*** Opening RECORDS SUPPLIED ***
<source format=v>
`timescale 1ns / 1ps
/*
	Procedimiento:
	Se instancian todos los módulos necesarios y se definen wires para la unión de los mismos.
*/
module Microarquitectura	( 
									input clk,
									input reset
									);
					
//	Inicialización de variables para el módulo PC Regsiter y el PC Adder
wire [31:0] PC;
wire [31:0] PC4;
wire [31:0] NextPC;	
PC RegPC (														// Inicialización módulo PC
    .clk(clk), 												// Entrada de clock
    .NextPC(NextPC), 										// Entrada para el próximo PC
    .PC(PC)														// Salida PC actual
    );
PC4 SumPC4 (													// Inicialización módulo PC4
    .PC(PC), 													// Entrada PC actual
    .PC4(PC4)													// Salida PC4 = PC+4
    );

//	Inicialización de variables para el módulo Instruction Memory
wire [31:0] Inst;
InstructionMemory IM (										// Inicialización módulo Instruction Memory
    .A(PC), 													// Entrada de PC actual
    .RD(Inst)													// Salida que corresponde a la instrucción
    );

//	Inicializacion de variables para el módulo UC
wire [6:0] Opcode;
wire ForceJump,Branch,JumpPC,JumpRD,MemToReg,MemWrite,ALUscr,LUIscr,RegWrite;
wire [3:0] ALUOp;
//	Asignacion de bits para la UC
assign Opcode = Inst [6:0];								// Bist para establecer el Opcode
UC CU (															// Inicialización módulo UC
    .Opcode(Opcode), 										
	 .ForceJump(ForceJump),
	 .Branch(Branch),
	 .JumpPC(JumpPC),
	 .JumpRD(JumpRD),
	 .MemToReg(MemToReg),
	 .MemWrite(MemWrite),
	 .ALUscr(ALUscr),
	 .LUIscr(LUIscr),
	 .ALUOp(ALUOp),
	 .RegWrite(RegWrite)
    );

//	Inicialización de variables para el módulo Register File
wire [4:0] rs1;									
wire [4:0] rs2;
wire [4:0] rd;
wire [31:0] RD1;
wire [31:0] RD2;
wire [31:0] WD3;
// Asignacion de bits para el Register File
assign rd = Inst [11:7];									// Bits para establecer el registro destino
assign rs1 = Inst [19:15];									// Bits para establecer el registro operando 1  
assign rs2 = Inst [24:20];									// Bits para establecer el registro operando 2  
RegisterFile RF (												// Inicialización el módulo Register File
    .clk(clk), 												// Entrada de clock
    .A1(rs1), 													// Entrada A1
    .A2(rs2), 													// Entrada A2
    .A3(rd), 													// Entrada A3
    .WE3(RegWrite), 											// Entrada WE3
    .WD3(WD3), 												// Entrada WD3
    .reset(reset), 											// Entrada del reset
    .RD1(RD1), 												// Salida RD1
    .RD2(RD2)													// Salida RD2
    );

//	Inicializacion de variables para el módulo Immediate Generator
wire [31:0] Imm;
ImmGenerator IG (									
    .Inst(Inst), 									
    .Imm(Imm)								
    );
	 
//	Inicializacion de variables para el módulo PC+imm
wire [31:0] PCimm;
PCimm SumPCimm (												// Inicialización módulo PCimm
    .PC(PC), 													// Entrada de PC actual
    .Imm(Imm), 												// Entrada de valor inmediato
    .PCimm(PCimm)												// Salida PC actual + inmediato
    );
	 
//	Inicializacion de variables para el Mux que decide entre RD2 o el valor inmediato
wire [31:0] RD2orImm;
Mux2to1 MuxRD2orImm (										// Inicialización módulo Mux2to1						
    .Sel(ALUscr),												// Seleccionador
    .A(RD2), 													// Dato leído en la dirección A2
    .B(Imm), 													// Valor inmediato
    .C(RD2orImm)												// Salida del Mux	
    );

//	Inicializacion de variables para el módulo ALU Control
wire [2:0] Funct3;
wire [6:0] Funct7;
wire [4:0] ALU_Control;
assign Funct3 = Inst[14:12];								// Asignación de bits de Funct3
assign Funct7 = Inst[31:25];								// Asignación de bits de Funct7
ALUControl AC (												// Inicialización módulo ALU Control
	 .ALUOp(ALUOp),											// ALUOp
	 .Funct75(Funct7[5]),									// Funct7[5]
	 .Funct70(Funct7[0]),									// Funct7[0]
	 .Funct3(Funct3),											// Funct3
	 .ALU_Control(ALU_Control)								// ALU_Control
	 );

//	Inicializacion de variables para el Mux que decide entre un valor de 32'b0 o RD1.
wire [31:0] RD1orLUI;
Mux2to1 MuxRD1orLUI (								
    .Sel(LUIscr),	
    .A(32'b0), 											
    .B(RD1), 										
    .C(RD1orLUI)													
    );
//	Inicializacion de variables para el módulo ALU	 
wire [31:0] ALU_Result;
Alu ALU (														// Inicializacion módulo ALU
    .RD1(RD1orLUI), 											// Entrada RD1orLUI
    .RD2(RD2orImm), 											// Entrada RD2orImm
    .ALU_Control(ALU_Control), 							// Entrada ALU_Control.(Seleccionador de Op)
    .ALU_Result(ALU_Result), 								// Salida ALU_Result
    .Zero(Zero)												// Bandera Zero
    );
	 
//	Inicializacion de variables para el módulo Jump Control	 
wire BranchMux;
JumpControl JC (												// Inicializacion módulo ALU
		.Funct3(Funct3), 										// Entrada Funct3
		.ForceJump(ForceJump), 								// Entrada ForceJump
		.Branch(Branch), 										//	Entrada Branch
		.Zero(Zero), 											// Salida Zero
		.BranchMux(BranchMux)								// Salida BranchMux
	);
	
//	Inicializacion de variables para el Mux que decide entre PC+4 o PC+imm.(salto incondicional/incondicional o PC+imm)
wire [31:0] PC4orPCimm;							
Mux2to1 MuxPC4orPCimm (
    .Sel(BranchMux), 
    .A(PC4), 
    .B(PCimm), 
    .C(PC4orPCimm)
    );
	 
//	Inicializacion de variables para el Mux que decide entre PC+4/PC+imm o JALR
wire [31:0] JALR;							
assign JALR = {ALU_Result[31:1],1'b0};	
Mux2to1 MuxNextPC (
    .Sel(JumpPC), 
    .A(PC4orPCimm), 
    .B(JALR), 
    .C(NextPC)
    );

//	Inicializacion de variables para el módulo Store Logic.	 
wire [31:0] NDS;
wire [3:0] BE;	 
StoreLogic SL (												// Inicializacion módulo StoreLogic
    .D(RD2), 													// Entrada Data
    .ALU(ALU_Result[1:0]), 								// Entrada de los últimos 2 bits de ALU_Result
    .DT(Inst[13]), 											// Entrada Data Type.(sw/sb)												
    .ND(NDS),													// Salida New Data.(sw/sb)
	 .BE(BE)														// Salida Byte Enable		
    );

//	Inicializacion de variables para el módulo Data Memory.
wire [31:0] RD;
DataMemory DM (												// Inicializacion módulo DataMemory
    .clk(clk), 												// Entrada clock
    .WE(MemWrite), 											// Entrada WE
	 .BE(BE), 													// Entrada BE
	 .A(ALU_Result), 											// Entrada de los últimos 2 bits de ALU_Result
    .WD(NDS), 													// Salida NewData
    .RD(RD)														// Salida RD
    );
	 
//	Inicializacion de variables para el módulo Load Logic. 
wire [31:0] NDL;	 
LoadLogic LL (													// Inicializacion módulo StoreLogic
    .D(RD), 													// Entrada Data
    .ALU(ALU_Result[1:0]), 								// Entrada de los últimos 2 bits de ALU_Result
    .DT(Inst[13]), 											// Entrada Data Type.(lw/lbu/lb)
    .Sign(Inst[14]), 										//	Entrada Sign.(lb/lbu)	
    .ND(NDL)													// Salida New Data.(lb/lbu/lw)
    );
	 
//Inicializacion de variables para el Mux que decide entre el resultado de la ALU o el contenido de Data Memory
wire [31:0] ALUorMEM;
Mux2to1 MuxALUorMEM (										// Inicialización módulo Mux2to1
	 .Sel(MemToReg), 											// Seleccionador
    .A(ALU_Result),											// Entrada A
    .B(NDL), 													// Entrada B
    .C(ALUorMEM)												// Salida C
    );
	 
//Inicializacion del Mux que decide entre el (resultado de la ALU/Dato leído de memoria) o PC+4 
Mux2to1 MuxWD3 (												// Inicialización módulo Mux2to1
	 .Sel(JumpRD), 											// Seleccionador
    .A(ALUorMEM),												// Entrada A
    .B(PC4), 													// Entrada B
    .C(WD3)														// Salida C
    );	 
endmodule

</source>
*** Closing RECORDS SUPPLIED ***
*** Opening RECORDS SUPPLIED ***
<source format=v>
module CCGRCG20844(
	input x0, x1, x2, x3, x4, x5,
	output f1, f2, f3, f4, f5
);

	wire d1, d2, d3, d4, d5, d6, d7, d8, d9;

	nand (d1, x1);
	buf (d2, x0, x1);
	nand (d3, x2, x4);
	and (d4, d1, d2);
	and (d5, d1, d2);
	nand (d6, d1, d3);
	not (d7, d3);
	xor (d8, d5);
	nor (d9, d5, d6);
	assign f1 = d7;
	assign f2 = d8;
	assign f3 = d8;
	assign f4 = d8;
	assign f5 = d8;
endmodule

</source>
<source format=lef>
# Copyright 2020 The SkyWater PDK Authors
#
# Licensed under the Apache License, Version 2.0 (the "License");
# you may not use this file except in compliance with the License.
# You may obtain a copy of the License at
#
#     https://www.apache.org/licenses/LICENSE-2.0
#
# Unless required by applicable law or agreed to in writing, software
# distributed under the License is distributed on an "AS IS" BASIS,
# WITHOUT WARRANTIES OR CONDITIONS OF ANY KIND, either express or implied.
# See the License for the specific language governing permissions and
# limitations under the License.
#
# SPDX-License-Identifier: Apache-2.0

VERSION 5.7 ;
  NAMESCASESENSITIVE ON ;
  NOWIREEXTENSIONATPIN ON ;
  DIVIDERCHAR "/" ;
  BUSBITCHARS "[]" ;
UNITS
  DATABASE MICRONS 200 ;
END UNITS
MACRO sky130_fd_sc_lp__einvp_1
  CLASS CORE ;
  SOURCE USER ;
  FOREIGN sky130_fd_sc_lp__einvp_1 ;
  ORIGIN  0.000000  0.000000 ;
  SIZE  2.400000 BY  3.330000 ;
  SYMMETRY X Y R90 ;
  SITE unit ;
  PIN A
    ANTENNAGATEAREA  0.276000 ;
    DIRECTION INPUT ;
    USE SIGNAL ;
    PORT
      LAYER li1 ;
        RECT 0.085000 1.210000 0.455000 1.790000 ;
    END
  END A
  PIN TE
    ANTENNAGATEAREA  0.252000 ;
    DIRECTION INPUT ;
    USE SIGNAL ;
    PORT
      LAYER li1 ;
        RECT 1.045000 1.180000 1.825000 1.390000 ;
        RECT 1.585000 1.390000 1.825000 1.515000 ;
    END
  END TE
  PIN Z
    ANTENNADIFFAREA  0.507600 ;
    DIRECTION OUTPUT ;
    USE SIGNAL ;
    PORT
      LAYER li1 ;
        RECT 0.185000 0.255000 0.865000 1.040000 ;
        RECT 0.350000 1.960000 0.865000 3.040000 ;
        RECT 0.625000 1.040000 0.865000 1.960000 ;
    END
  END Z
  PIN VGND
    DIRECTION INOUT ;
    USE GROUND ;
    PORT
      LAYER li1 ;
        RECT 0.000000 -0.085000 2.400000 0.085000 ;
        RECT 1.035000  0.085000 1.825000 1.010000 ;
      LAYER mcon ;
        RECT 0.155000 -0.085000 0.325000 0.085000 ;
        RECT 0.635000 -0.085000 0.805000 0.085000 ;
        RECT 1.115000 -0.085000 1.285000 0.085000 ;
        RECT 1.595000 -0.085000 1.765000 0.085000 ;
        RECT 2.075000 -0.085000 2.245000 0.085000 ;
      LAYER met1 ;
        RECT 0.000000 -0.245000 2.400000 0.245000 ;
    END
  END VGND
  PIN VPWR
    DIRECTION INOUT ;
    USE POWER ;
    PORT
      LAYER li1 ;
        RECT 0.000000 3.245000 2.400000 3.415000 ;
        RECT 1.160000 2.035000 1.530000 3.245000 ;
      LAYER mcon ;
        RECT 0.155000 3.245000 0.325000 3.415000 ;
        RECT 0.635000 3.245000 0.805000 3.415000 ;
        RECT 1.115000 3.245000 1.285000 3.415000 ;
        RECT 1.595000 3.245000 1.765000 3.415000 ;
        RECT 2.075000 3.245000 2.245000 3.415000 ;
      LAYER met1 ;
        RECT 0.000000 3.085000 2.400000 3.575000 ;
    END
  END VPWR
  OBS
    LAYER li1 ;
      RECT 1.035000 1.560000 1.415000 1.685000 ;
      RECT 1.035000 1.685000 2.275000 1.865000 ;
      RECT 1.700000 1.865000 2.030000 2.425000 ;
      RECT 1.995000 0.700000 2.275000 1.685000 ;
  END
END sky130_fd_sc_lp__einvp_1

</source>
*** Closing RECORDS SUPPLIED ***
* _ABOUT THIS EXERCISE_
The string "operando" marks the lines to return from the material. Copy each one.

* _RESPONSE FOR THIS EXERCISE_
assign rs1 = Inst [19:15];									// Bits para establecer el registro operando 1  
assign rs2 = Inst [24:20];									// Bits para establecer el registro operando 2  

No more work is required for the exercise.